A new era in HCV treatment was heralded by the approval of first-generation inhibitors of the viral NS3–4A protease (telaprevir and boceprevir) for use in combination with pegIFN-α/RBV for treatment of infections with HCV genotype 1. More recently, a second-wave NS3–4A inhibitor (simeprevir – to be used in combination with pegIFN-α/RBV) and a promising nucleotide analog inhibitor of NS5B (sofosbuvir – to be used in combination with pegIFN-α/RBV or RBV), were approved by regulatory authorities in the USA, the European Union and Canada.

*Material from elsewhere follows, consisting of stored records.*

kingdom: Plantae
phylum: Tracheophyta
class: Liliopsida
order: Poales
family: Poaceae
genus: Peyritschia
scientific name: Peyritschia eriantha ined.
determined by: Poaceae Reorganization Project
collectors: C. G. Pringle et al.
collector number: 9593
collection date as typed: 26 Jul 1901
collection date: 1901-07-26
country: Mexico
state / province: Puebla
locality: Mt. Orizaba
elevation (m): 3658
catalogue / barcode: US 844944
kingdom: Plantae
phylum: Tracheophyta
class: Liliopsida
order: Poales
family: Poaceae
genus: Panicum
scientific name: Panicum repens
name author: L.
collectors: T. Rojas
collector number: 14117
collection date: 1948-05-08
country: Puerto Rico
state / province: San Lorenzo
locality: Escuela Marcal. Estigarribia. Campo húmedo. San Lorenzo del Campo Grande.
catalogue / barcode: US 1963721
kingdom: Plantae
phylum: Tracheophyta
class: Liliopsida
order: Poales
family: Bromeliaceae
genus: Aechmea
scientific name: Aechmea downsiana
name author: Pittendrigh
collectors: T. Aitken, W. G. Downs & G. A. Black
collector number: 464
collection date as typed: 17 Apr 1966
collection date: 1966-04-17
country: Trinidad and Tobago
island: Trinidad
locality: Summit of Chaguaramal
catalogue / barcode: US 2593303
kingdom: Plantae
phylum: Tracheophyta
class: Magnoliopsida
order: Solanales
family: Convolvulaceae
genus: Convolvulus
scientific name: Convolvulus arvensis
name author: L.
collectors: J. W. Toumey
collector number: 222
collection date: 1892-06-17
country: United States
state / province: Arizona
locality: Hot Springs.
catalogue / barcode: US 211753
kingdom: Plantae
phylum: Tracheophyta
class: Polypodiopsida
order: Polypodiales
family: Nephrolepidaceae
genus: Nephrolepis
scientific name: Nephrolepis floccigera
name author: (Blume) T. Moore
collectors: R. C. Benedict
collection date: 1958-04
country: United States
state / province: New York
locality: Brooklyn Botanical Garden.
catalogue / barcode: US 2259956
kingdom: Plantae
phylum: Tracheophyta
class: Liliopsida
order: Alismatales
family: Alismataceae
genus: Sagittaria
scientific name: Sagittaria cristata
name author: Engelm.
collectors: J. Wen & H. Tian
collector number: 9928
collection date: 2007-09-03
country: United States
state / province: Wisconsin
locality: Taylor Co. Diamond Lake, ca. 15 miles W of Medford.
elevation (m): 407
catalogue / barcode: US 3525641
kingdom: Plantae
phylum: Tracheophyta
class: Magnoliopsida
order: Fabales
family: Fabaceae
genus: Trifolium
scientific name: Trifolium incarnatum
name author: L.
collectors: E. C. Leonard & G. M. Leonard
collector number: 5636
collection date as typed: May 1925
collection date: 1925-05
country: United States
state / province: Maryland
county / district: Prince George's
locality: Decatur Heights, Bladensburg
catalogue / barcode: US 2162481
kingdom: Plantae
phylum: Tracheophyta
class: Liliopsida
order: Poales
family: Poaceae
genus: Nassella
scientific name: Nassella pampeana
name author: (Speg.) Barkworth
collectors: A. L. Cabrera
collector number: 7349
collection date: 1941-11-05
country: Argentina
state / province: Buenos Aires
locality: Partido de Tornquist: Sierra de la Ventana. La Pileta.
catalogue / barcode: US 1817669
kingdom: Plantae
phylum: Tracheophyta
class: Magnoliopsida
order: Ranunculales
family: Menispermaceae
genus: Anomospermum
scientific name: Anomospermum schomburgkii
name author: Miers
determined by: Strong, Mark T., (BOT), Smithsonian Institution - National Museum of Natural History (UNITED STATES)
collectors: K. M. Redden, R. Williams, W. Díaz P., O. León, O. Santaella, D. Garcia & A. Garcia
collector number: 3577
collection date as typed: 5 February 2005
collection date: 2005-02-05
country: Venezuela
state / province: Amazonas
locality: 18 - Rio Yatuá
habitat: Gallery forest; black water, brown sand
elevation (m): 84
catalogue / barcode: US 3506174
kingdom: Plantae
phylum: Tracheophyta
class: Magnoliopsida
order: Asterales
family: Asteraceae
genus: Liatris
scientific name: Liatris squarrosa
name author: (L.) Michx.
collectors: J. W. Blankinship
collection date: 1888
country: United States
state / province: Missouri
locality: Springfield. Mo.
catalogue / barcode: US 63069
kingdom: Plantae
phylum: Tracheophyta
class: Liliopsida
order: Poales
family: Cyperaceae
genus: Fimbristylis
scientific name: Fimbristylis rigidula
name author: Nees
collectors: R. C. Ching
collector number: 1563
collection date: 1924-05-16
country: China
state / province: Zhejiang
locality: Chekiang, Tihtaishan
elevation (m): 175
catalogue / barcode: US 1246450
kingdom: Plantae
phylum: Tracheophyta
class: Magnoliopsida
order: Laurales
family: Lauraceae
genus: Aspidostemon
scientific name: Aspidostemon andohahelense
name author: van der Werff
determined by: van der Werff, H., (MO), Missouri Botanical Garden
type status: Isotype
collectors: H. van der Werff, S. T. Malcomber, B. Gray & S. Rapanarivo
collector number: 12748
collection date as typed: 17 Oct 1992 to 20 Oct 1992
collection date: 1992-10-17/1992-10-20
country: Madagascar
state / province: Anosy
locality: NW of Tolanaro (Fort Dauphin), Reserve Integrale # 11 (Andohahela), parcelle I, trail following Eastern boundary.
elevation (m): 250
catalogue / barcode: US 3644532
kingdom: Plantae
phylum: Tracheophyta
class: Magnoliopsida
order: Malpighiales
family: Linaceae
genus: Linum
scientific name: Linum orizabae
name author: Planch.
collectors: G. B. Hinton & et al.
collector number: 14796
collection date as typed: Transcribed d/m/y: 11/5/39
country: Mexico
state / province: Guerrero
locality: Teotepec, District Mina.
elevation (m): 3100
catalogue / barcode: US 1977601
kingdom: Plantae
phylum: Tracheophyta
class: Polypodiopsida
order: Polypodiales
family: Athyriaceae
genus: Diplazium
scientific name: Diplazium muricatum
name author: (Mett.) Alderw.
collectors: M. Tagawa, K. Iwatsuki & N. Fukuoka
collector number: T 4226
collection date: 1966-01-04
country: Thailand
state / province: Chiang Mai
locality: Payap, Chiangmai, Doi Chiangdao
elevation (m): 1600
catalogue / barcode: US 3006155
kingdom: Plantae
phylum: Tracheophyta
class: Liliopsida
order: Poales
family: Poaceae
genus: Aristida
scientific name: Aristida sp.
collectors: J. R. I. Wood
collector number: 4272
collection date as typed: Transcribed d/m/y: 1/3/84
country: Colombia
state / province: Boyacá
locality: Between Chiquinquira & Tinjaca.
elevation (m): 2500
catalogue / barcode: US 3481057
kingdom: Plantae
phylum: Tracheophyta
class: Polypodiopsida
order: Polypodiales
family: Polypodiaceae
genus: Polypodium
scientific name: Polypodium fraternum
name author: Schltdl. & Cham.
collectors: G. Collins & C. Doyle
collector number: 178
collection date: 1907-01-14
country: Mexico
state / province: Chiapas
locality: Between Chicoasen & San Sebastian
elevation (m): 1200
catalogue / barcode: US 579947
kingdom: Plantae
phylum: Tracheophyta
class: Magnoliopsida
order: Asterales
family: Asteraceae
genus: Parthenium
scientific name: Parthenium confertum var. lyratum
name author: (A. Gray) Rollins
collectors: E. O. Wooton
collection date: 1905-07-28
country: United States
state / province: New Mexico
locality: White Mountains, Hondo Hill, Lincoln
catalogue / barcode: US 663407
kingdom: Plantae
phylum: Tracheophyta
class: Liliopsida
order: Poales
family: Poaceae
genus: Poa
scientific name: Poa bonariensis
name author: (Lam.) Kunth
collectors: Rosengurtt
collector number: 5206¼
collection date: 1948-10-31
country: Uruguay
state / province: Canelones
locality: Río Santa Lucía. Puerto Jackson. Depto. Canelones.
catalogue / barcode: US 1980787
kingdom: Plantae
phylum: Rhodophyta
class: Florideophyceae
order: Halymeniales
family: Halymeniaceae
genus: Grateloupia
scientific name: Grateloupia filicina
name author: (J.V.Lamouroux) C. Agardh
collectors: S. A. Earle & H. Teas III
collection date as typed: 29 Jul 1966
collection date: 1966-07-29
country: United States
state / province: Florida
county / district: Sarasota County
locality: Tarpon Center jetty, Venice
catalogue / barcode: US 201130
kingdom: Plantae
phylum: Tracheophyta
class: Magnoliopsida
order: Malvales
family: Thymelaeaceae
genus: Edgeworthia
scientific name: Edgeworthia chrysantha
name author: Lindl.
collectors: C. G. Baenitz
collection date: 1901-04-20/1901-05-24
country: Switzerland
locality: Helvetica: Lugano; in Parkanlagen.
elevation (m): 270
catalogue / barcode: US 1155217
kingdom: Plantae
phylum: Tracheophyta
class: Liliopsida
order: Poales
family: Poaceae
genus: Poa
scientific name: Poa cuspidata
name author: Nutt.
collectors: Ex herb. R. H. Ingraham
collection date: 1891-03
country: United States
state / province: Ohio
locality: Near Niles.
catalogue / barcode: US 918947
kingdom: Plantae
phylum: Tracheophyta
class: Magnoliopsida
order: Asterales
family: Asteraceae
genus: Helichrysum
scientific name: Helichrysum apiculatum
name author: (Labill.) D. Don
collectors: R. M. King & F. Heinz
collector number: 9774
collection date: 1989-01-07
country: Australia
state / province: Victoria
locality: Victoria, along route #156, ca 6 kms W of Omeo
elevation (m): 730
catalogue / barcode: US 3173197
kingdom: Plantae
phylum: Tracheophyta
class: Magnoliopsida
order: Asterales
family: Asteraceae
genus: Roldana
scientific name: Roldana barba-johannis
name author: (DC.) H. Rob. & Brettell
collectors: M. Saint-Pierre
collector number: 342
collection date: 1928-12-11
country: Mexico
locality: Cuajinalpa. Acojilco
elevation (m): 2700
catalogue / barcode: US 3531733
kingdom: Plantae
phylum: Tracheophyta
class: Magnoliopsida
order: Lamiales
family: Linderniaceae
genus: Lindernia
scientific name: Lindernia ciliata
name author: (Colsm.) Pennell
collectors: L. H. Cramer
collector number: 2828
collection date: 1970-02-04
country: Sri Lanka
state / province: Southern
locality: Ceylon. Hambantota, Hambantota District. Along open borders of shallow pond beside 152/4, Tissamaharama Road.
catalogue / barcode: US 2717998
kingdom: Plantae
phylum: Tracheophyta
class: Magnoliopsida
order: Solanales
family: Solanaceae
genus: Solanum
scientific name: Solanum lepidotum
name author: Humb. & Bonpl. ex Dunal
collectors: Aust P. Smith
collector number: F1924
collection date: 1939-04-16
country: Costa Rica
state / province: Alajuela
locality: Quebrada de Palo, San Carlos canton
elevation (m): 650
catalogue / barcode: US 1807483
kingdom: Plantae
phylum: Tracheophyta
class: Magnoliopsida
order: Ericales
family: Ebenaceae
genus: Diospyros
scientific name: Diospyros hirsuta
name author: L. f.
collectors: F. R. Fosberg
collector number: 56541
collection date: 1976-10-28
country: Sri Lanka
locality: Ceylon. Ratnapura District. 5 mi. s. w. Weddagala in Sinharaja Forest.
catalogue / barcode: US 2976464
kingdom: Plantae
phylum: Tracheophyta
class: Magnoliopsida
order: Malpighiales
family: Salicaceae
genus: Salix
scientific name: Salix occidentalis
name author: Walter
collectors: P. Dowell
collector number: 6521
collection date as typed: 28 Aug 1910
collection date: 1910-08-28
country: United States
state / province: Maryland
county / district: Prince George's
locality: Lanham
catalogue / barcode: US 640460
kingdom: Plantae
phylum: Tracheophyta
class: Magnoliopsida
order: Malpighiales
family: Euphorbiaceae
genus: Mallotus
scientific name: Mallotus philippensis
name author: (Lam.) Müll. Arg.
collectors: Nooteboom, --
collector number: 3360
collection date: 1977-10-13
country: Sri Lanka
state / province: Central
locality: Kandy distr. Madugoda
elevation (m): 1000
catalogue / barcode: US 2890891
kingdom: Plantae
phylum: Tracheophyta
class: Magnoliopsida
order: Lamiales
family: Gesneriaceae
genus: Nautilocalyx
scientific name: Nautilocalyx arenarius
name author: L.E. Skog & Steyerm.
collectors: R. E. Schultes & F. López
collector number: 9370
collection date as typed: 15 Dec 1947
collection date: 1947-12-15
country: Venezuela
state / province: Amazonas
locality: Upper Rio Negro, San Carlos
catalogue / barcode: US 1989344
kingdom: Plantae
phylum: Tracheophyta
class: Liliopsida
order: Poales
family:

Furthermore, multiple promising DAAs that target NS3–4A, NS5A or NS5B are in advanced stages of clinical development and numerous antiviral compounds that target these proteins, other HCV proteins and host factors are in earlier stages of development. Accordingly, there is great hope for safe, effective, all oral, pan-genotypic and IFN-free treatment regimens in the near future. In this review, we discuss the HCV life cycle in relation to current and future targets of antiviral drug development.